[What is required]
Please quote exactly the lines below from the line containing "ADMINISTRATIVE CIVIL LIABILITY" to the line containing "NAPA COUNTY", both lines included, and nothing else.

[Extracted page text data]
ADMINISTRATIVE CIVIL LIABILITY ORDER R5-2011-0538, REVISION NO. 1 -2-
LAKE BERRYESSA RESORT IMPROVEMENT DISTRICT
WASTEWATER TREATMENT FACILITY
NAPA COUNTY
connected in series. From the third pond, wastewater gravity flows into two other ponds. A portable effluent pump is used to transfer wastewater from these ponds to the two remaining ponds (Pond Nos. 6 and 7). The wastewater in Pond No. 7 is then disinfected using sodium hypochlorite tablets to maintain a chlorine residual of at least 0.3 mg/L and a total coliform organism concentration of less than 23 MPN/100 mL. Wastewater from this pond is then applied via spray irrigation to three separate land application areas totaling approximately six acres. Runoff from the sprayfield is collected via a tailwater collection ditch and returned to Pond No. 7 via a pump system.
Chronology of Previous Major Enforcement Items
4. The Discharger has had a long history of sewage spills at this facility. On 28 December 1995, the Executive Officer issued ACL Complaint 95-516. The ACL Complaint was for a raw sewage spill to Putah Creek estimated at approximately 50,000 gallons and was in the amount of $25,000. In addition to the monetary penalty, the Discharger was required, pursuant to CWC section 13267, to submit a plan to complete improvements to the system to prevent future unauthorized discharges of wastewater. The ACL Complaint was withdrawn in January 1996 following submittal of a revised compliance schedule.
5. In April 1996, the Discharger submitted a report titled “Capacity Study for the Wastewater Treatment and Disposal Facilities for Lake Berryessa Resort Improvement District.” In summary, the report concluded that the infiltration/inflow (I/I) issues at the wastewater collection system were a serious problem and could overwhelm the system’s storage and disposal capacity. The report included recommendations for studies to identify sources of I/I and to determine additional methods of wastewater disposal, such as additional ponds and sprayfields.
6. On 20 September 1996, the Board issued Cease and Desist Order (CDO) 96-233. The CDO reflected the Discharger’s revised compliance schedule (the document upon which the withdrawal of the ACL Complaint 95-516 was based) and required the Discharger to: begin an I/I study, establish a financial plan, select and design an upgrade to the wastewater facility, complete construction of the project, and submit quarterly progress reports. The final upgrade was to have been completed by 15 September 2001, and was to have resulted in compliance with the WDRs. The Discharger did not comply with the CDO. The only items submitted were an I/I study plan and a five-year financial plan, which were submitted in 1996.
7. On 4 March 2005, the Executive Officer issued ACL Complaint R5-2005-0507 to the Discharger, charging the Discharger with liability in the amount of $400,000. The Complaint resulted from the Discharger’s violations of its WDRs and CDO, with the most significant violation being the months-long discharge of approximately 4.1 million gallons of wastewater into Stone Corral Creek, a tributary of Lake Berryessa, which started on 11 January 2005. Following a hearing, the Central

...

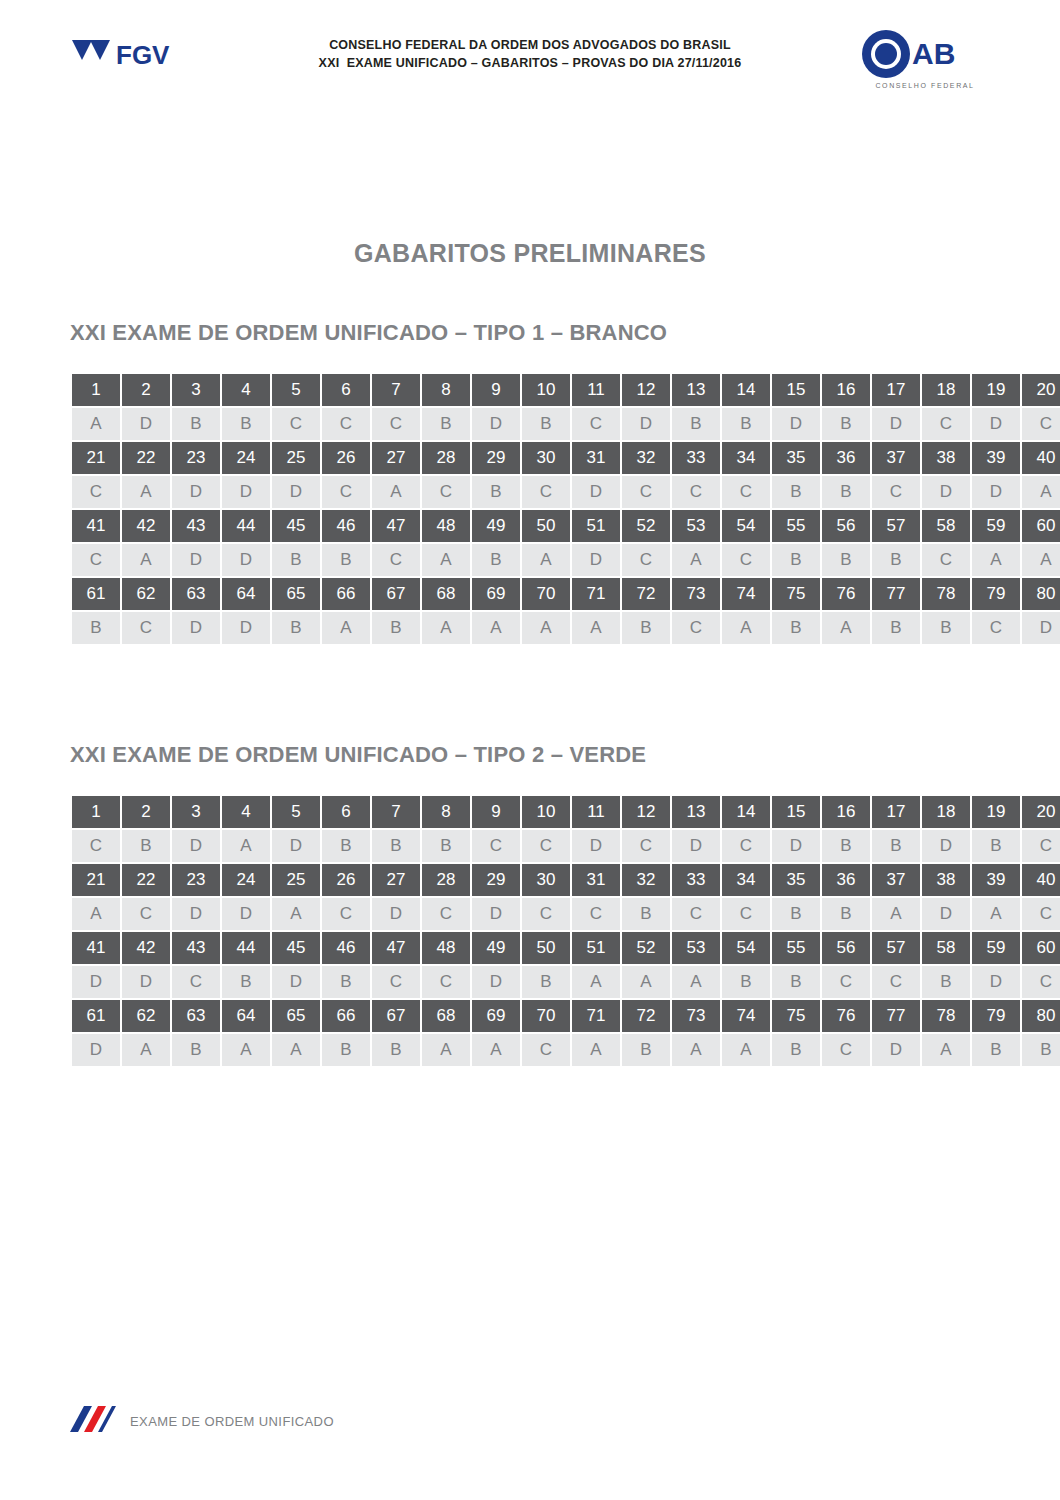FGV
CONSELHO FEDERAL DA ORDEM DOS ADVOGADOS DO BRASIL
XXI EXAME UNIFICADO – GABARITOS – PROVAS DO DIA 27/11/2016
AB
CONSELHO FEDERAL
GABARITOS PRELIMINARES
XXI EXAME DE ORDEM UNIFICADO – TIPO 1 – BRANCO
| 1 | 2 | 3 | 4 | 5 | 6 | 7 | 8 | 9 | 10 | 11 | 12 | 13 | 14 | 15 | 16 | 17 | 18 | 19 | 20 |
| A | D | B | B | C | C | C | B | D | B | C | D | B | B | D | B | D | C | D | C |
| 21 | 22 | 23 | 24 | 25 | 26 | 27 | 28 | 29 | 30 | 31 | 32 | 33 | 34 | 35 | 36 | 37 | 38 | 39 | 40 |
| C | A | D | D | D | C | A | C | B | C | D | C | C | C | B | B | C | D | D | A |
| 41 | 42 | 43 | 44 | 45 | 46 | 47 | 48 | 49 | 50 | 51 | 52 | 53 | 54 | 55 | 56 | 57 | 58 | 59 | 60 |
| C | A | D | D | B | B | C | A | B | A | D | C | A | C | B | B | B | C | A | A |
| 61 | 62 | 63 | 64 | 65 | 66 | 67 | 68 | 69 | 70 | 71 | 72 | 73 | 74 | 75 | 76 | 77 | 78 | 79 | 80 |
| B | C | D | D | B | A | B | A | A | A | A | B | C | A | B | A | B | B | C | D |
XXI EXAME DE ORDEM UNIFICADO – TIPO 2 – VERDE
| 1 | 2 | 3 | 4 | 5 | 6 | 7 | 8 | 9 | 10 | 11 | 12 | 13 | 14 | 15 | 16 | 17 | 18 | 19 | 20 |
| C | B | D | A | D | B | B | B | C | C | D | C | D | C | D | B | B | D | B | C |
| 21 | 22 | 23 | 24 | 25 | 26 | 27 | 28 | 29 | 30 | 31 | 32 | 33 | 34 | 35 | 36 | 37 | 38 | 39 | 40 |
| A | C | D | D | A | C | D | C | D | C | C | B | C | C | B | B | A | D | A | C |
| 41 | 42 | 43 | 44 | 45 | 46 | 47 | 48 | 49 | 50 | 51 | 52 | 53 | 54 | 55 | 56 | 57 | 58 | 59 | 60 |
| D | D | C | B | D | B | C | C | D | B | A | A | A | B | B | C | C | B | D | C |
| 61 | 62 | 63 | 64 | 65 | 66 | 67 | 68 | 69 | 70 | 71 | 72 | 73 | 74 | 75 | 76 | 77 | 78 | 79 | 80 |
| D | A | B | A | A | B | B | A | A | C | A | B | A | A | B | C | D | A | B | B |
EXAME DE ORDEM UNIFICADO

==

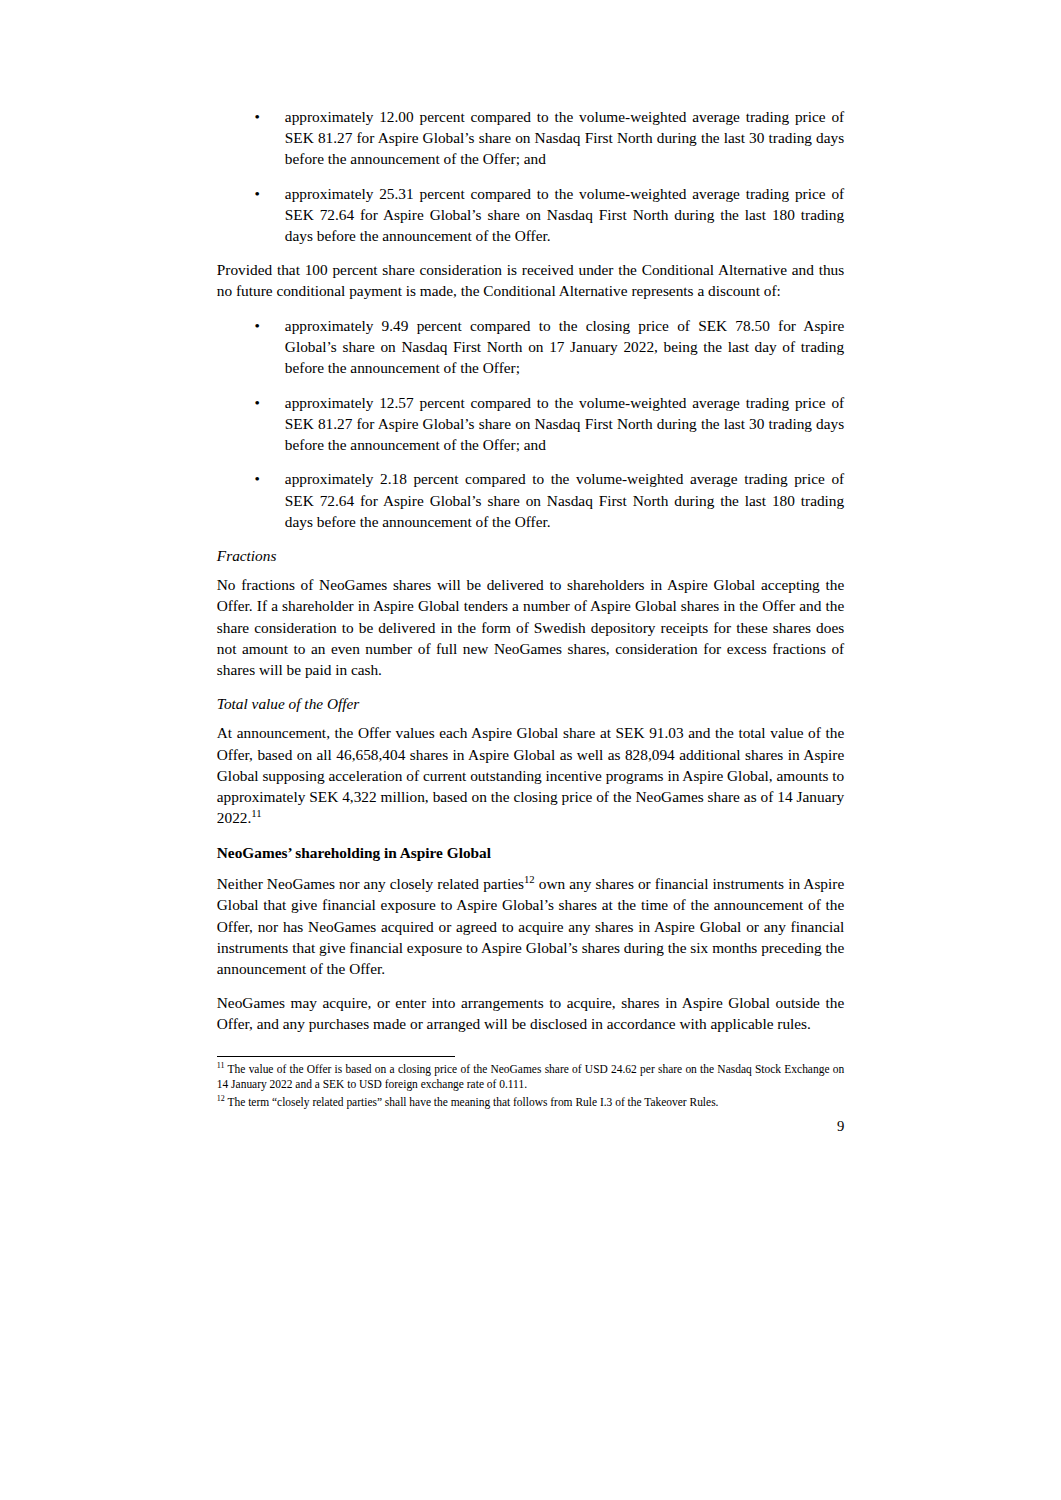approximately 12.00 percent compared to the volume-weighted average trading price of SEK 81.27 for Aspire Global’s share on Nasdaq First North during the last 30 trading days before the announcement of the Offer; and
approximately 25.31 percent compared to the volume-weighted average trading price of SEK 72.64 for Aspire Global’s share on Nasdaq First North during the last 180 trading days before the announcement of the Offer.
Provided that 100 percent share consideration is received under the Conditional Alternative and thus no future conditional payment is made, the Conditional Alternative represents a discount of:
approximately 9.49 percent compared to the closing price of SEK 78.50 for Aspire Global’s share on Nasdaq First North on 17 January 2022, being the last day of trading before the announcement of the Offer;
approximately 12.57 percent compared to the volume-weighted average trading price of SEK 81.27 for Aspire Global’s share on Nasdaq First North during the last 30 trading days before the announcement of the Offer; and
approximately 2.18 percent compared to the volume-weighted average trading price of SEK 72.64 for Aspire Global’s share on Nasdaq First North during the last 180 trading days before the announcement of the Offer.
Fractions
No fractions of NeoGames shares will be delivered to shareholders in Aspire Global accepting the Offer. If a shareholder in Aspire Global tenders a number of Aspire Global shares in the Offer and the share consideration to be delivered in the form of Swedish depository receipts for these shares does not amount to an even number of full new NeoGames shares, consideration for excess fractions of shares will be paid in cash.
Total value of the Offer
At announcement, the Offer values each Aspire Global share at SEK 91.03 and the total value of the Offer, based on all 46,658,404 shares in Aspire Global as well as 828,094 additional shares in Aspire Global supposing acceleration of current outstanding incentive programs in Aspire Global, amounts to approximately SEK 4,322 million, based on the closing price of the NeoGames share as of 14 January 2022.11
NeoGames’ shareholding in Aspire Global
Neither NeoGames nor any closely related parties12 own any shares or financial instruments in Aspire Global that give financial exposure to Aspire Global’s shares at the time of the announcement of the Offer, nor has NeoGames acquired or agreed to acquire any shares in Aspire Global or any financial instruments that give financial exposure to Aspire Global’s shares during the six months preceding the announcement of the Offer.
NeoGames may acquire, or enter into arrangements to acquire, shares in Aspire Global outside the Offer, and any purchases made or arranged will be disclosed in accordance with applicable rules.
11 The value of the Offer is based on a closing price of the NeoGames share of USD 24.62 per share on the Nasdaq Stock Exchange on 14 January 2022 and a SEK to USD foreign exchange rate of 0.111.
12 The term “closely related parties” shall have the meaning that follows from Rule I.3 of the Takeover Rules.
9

[Problem solution]
ADMINISTRATIVE CIVIL LIABILITY ORDER R5-2011-0538, REVISION NO. 1 -2-
LAKE BERRYESSA RESORT IMPROVEMENT DISTRICT
WASTEWATER TREATMENT FACILITY
NAPA COUNTY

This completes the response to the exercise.